- INSTRUCTIONS TO FOLLOW:
Below are the entries. Transcribe exactly the lines from the one with "X0055000Y0263035D03*" through the one with "X0086250Y0260524D01*", ends included, and leave out all others.

:: PROVIDED RECORDS ::

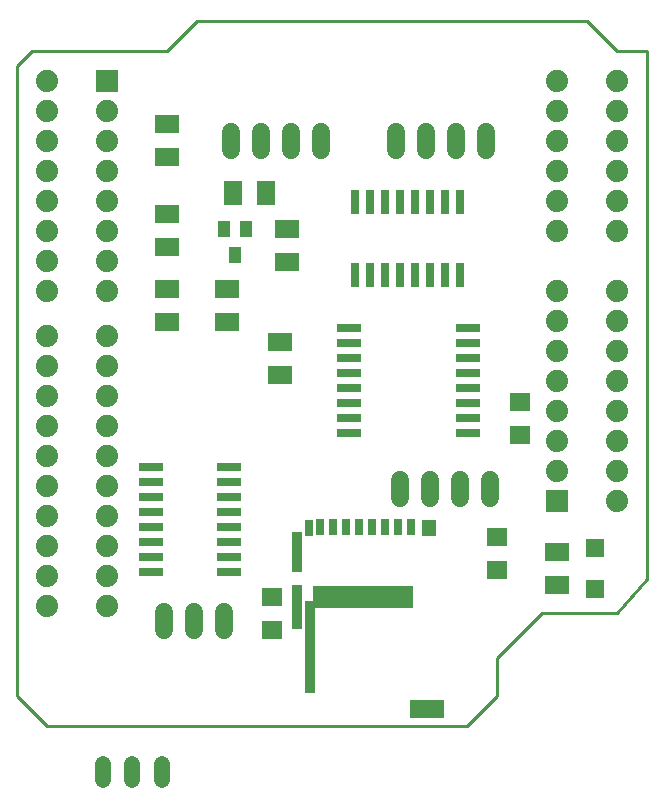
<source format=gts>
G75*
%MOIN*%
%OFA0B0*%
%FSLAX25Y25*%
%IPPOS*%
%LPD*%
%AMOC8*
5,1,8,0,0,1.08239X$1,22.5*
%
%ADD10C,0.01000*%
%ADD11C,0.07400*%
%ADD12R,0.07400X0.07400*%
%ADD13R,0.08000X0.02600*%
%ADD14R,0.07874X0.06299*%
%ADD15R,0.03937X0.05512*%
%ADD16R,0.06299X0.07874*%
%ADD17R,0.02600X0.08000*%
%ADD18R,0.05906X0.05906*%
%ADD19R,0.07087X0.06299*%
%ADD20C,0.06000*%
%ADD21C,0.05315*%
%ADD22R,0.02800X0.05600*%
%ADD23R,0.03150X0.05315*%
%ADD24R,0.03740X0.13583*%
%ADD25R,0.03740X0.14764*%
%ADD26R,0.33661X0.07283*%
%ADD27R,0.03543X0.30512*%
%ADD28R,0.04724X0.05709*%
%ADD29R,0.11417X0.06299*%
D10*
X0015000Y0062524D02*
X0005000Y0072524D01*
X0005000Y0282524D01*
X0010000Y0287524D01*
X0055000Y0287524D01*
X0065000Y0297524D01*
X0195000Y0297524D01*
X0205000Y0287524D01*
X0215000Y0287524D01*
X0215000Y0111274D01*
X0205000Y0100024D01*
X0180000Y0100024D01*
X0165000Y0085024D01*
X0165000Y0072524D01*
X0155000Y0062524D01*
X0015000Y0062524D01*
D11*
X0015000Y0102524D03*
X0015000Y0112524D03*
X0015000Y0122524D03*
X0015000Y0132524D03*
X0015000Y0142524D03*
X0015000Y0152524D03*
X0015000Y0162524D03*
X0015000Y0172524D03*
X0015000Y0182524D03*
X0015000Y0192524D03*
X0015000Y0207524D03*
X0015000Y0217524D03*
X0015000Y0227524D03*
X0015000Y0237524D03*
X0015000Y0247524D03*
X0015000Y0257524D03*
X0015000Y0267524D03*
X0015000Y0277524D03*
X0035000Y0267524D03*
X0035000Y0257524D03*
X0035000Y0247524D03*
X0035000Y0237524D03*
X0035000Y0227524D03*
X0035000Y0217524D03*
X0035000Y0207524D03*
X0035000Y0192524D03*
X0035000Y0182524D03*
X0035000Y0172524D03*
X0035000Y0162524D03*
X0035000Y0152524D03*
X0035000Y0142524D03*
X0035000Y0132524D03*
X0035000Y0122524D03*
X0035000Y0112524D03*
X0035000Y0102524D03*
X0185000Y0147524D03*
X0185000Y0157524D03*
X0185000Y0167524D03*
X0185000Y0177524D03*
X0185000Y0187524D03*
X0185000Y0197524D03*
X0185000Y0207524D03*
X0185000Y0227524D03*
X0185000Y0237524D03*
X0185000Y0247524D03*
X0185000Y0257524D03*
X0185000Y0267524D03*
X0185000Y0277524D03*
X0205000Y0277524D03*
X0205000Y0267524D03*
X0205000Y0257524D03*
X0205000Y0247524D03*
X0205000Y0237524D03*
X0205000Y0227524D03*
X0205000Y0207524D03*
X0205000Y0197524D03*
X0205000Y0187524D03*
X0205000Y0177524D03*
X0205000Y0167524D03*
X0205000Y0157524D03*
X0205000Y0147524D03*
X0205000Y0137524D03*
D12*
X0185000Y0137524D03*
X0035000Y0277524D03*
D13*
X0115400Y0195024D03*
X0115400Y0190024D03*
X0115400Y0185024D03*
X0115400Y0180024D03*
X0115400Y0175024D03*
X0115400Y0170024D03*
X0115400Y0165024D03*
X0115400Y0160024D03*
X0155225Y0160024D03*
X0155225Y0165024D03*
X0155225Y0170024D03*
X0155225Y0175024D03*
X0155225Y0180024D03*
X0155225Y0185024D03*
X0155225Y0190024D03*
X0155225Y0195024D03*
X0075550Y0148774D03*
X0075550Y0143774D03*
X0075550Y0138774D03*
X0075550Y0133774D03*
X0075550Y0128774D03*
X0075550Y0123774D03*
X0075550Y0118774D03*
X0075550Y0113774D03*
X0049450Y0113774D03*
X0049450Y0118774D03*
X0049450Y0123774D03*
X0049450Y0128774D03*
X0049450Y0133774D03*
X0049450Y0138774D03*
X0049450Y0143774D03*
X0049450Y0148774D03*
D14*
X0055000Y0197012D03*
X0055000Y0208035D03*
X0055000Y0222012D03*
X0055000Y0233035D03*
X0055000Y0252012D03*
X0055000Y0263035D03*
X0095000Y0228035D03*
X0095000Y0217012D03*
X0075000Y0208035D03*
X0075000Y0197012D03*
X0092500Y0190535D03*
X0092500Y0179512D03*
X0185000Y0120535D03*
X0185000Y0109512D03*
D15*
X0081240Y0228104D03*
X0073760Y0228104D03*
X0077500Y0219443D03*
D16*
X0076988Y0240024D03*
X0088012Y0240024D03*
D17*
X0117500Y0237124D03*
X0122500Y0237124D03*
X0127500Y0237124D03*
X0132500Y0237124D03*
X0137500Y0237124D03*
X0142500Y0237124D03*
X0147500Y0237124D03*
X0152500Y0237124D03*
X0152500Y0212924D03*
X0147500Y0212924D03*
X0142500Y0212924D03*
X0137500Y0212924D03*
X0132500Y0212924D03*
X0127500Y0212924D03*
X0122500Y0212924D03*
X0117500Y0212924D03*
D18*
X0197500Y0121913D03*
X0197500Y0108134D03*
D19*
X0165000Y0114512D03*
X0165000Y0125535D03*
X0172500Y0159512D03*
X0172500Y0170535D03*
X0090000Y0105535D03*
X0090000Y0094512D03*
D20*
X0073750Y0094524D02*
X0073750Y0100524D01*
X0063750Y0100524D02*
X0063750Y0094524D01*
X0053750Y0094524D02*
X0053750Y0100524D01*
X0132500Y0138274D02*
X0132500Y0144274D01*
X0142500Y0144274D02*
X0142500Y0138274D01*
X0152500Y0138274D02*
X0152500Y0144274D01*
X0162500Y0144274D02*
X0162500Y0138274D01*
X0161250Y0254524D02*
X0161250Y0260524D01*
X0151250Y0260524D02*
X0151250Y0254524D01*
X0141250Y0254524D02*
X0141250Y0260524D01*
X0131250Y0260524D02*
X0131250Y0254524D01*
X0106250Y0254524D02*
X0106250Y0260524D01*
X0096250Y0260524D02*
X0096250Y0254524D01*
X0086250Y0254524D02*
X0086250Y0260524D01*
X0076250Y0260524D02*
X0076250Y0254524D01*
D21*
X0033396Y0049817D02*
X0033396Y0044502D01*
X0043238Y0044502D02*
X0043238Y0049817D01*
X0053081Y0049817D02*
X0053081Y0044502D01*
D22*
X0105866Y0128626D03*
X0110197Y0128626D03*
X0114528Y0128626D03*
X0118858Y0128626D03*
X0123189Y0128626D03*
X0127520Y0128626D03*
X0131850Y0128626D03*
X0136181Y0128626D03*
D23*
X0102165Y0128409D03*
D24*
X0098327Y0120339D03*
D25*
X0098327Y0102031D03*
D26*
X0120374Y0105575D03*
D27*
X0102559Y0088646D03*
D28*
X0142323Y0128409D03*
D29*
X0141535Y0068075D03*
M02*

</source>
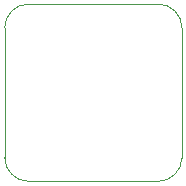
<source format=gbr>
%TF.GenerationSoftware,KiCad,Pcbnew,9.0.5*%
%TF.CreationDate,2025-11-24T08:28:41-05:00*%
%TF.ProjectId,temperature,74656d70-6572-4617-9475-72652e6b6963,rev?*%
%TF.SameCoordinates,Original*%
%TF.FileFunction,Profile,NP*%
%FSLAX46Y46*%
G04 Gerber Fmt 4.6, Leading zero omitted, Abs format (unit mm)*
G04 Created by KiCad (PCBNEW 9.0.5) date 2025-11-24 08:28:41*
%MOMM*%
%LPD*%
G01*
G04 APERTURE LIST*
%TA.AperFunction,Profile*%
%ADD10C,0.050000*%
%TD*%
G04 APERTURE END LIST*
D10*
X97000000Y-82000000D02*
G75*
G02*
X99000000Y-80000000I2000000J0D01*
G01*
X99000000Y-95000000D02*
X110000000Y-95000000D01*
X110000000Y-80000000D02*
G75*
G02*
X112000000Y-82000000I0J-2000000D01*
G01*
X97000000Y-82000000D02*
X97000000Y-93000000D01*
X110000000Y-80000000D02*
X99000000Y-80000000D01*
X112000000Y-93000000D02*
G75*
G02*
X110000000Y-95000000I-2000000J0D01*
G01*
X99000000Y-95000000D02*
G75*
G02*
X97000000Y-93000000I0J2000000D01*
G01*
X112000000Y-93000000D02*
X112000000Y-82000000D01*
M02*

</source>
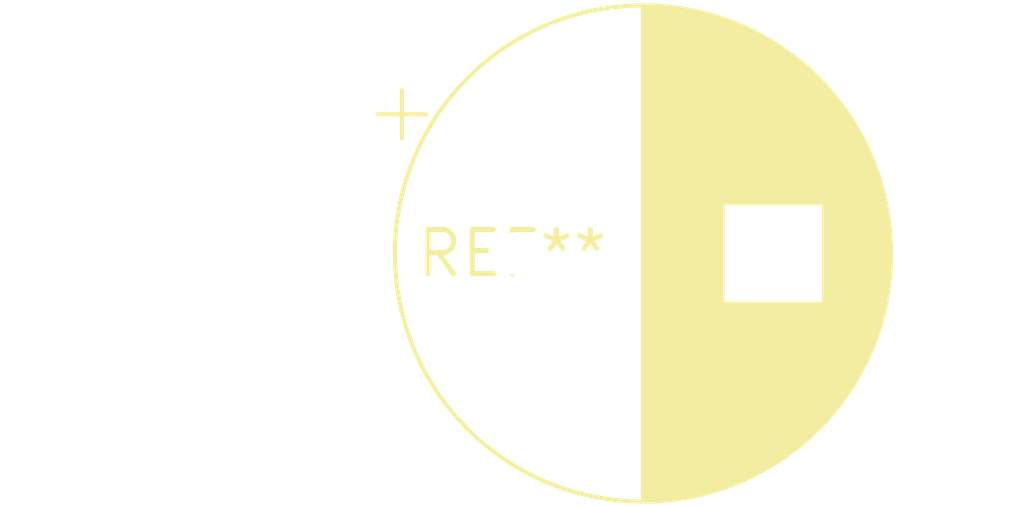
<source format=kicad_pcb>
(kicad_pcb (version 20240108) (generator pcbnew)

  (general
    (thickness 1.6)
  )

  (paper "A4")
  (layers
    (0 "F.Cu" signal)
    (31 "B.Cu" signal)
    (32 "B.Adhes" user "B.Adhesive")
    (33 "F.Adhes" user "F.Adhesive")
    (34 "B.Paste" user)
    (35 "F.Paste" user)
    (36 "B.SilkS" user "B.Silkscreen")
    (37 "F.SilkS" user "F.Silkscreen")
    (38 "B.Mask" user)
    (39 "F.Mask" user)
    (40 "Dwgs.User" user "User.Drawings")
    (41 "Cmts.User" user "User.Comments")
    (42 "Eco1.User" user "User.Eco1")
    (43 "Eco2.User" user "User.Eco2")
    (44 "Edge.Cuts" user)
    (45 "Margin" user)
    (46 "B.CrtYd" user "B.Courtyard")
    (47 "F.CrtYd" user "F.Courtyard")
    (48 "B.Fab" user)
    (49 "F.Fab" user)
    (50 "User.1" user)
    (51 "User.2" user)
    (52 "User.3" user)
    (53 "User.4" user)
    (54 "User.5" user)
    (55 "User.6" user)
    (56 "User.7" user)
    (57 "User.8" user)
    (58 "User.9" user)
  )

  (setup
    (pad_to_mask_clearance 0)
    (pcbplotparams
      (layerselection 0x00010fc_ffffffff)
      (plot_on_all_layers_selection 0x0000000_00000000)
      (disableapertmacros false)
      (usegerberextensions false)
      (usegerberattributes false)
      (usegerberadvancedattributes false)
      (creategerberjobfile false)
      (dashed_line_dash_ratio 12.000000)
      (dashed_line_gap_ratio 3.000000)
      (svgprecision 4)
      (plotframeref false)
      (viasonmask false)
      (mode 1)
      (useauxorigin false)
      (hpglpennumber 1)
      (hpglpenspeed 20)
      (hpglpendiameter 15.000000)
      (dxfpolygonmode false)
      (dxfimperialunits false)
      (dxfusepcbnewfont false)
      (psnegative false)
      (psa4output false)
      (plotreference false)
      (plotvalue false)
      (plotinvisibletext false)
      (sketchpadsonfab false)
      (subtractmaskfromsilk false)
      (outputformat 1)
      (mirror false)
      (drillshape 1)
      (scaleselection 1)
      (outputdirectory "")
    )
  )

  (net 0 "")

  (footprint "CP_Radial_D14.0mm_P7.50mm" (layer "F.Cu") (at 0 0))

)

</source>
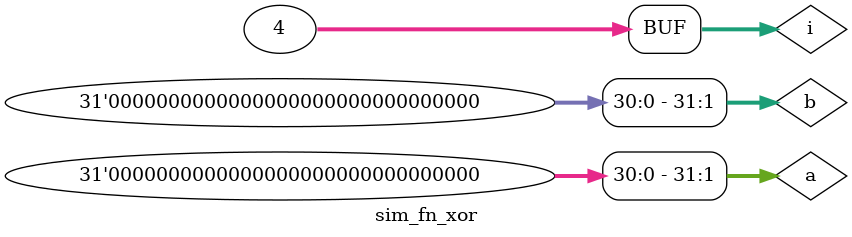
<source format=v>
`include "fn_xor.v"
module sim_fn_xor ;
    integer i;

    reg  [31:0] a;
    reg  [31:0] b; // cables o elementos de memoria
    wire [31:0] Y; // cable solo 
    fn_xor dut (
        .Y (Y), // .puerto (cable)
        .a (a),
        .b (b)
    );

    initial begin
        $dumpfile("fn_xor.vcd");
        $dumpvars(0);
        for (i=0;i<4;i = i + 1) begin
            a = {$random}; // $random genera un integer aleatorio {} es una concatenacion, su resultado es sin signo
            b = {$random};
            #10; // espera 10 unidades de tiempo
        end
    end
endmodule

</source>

:::

- ANSWER TO THE PROBLEM:
X0055000Y0263035D03*
X0095000Y0228035D03*
X0095000Y0217012D03*
X0075000Y0208035D03*
X0075000Y0197012D03*
X0092500Y0190535D03*
X0092500Y0179512D03*
X0185000Y0120535D03*
X0185000Y0109512D03*
D15*
X0081240Y0228104D03*
X0073760Y0228104D03*
X0077500Y0219443D03*
D16*
X0076988Y0240024D03*
X0088012Y0240024D03*
D17*
X0117500Y0237124D03*
X0122500Y0237124D03*
X0127500Y0237124D03*
X0132500Y0237124D03*
X0137500Y0237124D03*
X0142500Y0237124D03*
X0147500Y0237124D03*
X0152500Y0237124D03*
X0152500Y0212924D03*
X0147500Y0212924D03*
X0142500Y0212924D03*
X0137500Y0212924D03*
X0132500Y0212924D03*
X0127500Y0212924D03*
X0122500Y0212924D03*
X0117500Y0212924D03*
D18*
X0197500Y0121913D03*
X0197500Y0108134D03*
D19*
X0165000Y0114512D03*
X0165000Y0125535D03*
X0172500Y0159512D03*
X0172500Y0170535D03*
X0090000Y0105535D03*
X0090000Y0094512D03*
D20*
X0073750Y0094524D02*
X0073750Y0100524D01*
X0063750Y0100524D02*
X0063750Y0094524D01*
X0053750Y0094524D02*
X0053750Y0100524D01*
X0132500Y0138274D02*
X0132500Y0144274D01*
X0142500Y0144274D02*
X0142500Y0138274D01*
X0152500Y0138274D02*
X0152500Y0144274D01*
X0162500Y0144274D02*
X0162500Y0138274D01*
X0161250Y0254524D02*
X0161250Y0260524D01*
X0151250Y0260524D02*
X0151250Y0254524D01*
X0141250Y0254524D02*
X0141250Y0260524D01*
X0131250Y0260524D02*
X0131250Y0254524D01*
X0106250Y0254524D02*
X0106250Y0260524D01*
X0096250Y0260524D02*
X0096250Y0254524D01*
X0086250Y0254524D02*
X0086250Y0260524D01*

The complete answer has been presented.